Crónica de Paula Ferreira: “A minha praia”

(Fotografia: Juan Manuel Sanchez/Unsplash)
Junto à foz do Ave há um areal onde é sempre bom chegar. Esteja nortada ou nevoeiro, seja verão ou inverno. As praias da nossa vida são isto mesmo.

Fui surpreendida há dias por um amigo que olhou para uma foto que publiquei numa rede social e comentou, “estás no teu quintal”. Ele conhece-me há tantos anos, ainda do tempo dos grandes sonhos: connosco tudo iria ser diferente do mundo dos adultos que nos tolhiam a imaginação e os excessos. Afinal dei por mim a pensar, aquele bocado de praia é mesmo um pouco o meu quintal. Sempre por ali andei como se estivesse em casa, conhecendo, mesmo sem estabelecer qualquer tipo de relação, os que como eu dali fazem o seu espaço: vão quando o vento norte levanta a areia e o guarda-sol rola quase até ao mar (nesses dias há sempre uma duna a travar o vento, o sol no corpo estendido sobre a toalha a ouvir o silêncio). Os que não recuam mesmo se o nevoeiro oculte o mar e o passeio seja uma descoberta a cada passo, mesmo que para a água chegar à cintura seja preciso caminhar até ao fim do paredão, onde o Ave perde a doçura no encontro com o mar, e fica a ilusão de ser possível chegar à capelinha da Senhora da Guia na outra margem; também naqueles dias, quando as correntes criam lagoas onde devia ser praia e, por qualquer mistério da natureza, há peixes a cruzarem-se com as nossas pernas.

Esta é a praia para onde em crianças nos escapulíamos com o pretexto de ir ver o Bico, uma espécie de menir, na foz do rio, hoje encontra-se junto às dunas a demonstrar que os movimentos geológicos são lentos mas reais.

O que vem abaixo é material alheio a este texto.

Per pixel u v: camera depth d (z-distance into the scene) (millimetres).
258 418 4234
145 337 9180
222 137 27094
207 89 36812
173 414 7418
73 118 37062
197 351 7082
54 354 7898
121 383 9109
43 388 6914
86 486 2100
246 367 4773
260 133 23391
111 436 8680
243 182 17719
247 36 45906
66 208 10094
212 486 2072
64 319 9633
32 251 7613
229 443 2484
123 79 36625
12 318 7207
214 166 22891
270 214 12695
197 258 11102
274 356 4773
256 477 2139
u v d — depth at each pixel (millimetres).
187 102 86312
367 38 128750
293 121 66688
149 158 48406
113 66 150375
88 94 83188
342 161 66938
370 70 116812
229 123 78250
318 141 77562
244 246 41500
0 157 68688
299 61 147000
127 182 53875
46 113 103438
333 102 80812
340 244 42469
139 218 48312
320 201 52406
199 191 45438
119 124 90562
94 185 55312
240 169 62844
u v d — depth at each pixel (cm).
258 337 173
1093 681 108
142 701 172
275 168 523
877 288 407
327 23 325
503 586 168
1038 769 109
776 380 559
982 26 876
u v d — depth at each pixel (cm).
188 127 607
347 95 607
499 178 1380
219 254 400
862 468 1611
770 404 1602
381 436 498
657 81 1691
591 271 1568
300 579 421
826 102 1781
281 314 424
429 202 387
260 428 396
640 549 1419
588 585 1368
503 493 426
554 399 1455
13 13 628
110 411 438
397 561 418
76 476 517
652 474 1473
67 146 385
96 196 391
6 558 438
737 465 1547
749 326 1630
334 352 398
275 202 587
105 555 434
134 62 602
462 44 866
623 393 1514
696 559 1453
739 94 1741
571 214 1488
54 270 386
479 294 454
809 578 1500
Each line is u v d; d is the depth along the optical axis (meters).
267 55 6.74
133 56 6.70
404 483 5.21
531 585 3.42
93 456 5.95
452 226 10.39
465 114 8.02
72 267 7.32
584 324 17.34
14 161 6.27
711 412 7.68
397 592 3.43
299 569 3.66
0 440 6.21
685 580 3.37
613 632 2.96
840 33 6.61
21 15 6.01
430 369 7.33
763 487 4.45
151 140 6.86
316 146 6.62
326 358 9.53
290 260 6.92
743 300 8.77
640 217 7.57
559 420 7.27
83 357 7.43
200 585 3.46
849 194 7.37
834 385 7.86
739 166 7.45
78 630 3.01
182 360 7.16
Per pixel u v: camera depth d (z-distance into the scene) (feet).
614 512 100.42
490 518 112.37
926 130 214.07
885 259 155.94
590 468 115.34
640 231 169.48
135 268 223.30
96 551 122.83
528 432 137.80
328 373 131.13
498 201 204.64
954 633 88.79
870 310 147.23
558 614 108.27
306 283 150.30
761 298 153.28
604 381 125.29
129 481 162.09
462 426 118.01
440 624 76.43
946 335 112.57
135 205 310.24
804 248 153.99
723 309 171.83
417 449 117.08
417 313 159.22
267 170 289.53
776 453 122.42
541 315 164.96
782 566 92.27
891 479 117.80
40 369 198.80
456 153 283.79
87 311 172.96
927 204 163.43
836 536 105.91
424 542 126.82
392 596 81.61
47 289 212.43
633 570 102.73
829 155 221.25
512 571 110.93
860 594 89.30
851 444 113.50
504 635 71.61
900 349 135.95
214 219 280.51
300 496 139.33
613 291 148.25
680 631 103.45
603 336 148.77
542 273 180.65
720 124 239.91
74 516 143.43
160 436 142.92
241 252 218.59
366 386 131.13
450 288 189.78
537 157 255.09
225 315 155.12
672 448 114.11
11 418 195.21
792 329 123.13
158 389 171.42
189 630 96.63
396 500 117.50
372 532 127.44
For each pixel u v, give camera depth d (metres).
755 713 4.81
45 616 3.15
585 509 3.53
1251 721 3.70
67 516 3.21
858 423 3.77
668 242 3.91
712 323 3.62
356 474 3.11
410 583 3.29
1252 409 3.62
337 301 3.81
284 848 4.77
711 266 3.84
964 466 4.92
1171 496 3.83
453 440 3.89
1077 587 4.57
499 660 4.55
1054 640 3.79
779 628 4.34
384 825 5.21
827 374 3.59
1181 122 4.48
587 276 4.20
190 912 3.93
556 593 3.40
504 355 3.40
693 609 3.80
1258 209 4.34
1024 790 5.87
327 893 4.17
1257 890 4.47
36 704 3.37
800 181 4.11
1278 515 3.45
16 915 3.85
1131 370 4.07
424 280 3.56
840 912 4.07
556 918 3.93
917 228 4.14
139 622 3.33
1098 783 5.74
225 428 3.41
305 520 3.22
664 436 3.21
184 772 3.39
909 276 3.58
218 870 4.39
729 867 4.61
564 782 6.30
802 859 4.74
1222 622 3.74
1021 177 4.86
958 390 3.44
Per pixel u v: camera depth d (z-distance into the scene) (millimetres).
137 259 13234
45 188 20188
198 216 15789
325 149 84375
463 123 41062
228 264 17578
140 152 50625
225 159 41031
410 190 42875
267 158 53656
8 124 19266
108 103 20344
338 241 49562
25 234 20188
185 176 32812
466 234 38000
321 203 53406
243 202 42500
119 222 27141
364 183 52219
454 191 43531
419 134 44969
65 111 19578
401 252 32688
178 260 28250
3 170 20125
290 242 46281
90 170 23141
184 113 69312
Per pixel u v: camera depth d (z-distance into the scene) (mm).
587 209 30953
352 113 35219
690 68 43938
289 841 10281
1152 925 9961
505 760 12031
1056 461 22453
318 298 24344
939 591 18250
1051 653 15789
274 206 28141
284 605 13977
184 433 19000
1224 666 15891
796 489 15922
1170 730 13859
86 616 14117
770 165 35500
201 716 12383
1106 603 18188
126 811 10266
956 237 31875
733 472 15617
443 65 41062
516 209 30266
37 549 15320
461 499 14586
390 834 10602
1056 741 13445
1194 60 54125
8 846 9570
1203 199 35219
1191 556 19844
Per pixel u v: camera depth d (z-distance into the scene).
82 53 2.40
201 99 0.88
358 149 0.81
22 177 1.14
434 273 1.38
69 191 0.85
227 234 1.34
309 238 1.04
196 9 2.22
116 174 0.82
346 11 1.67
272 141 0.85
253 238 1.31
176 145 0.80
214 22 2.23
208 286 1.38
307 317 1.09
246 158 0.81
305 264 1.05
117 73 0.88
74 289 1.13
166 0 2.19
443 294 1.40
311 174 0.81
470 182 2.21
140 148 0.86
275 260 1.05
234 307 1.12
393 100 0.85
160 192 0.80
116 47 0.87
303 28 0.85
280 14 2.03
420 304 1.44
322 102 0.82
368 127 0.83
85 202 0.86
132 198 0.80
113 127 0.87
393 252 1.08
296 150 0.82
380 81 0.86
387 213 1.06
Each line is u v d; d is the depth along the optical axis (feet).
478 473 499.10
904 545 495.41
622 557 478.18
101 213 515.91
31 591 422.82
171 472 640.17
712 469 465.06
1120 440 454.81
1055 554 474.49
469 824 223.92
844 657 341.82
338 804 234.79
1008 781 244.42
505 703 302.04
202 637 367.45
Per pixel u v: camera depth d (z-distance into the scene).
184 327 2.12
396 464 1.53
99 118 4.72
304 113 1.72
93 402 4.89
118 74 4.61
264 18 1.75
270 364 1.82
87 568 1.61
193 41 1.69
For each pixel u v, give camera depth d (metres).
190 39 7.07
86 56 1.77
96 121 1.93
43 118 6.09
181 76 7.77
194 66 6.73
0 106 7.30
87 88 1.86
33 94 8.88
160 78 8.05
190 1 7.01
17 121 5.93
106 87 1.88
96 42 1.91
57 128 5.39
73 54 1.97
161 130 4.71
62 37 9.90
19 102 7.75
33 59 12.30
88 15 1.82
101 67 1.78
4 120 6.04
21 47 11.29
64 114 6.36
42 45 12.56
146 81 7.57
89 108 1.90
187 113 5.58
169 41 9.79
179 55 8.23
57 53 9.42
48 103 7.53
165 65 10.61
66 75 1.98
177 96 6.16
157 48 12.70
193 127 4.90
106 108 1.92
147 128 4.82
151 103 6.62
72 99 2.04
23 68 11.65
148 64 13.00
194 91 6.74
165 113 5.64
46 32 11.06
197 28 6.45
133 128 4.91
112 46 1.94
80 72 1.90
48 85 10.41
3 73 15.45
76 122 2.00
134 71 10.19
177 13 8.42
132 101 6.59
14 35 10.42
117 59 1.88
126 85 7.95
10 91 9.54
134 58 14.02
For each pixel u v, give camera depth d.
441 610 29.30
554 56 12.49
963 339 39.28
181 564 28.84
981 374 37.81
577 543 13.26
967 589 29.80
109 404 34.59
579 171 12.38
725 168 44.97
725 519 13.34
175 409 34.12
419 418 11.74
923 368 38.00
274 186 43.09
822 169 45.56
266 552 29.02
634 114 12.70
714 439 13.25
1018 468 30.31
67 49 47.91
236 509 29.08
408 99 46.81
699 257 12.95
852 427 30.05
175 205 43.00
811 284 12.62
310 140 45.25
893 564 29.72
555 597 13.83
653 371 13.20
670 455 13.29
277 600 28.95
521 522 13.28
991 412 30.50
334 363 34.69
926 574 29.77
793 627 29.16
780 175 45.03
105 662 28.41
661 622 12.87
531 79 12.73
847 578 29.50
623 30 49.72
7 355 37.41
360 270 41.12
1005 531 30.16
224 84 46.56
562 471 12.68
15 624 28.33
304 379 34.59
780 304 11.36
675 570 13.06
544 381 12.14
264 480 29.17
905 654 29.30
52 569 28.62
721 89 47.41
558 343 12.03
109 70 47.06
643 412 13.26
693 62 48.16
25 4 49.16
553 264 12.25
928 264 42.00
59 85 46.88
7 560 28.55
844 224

Era ao Bico que íamos em bando, rente ao mar a molhar os pés, ver rapazes destemidos a nadar na foz do rio, o que tantas consumições provocava nas nossas mães. Mais tarde foi para aqui que fugi das multidões, de um areal carregado de barracas às riscas azuis e brancas, ocupadas por gente conhecida e que a rebeldia própria da adolescência obrigava a evitar. Lá longe onde o rio se encontra com o mar, não havia barracas, nem vigilantes, fossem os que nos protegiam do traiçoeiro oceano, fossem as vizinhas que adoravam ter uma história para contar.

É também a ela que recorro no inverno, para ver o mar e sentir o frio no rosto ou começar um longo passeio pela costa. E agora, em que me falta o tempo, consegui, numa manhã de início de Agosto, estender a toalha no meu quintal. E de repente dei por mim a descobrir, mesmo em agosto, ele era quase só meu.